── Provided records ──

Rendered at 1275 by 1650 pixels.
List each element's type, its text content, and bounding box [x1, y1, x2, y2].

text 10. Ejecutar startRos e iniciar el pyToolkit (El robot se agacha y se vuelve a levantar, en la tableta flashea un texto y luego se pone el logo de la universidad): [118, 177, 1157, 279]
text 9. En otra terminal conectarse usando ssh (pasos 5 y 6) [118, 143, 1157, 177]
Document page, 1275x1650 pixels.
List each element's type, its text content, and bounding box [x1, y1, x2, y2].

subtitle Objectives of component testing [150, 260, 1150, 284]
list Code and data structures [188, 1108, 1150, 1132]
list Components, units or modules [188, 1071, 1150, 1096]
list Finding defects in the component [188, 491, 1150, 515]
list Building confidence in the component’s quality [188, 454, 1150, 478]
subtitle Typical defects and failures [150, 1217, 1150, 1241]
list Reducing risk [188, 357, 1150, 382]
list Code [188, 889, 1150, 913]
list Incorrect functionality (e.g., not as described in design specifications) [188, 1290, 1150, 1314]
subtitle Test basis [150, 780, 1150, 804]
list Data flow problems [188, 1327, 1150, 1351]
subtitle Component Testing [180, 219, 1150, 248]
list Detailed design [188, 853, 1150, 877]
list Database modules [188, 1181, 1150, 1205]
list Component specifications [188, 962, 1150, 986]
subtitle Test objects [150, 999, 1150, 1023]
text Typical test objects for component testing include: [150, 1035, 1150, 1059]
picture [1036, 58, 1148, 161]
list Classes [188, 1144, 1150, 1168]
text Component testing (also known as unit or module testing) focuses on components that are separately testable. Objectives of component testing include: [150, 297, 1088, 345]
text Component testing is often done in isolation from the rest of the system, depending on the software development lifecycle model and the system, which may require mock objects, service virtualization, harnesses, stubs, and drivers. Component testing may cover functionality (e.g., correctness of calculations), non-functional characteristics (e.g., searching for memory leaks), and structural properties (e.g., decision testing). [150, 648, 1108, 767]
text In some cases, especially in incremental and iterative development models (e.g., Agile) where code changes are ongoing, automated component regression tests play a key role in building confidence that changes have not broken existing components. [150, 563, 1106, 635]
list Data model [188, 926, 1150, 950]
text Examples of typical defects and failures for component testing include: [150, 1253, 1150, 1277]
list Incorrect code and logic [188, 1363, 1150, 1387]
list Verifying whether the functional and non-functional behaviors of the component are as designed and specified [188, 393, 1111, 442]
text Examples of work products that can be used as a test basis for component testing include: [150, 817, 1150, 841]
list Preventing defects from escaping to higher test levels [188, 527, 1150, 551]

───

**Exercise brief**
Copy every line of the data above word for word, changing nothing.

**Output below**
Rendered at 1275 by 1650 pixels.
List each element's type, its text content, and bounding box [x1, y1, x2, y2].

text 10. Ejecutar startRos e iniciar el pyToolkit (El robot se agacha y se vuelve a levantar, en la tableta flashea un texto y luego se pone el logo de la universidad): [118, 177, 1157, 279]
text 9. En otra terminal conectarse usando ssh (pasos 5 y 6) [118, 143, 1157, 177]
Document page, 1275x1650 pixels.
List each element's type, its text content, and bounding box [x1, y1, x2, y2].

subtitle Objectives of component testing [150, 260, 1150, 284]
list Code and data structures [188, 1108, 1150, 1132]
list Components, units or modules [188, 1071, 1150, 1096]
list Finding defects in the component [188, 491, 1150, 515]
list Building confidence in the component’s quality [188, 454, 1150, 478]
subtitle Typical defects and failures [150, 1217, 1150, 1241]
list Reducing risk [188, 357, 1150, 382]
list Code [188, 889, 1150, 913]
list Incorrect functionality (e.g., not as described in design specifications) [188, 1290, 1150, 1314]
subtitle Test basis [150, 780, 1150, 804]
list Data flow problems [188, 1327, 1150, 1351]
subtitle Component Testing [180, 219, 1150, 248]
list Detailed design [188, 853, 1150, 877]
list Database modules [188, 1181, 1150, 1205]
list Component specifications [188, 962, 1150, 986]
subtitle Test objects [150, 999, 1150, 1023]
text Typical test objects for component testing include: [150, 1035, 1150, 1059]
picture [1036, 58, 1148, 161]
list Classes [188, 1144, 1150, 1168]
text Component testing (also known as unit or module testing) focuses on components that are separately testable. Objectives of component testing include: [150, 297, 1088, 345]
text Component testing is often done in isolation from the rest of the system, depending on the software development lifecycle model and the system, which may require mock objects, service virtualization, harnesses, stubs, and drivers. Component testing may cover functionality (e.g., correctness of calculations), non-functional characteristics (e.g., searching for memory leaks), and structural properties (e.g., decision testing). [150, 648, 1108, 767]
text In some cases, especially in incremental and iterative development models (e.g., Agile) where code changes are ongoing, automated component regression tests play a key role in building confidence that changes have not broken existing components. [150, 563, 1106, 635]
list Data model [188, 926, 1150, 950]
text Examples of typical defects and failures for component testing include: [150, 1253, 1150, 1277]
list Incorrect code and logic [188, 1363, 1150, 1387]
list Verifying whether the functional and non-functional behaviors of the component are as designed and specified [188, 393, 1111, 442]
text Examples of work products that can be used as a test basis for component testing include: [150, 817, 1150, 841]
list Preventing defects from escaping to higher test levels [188, 527, 1150, 551]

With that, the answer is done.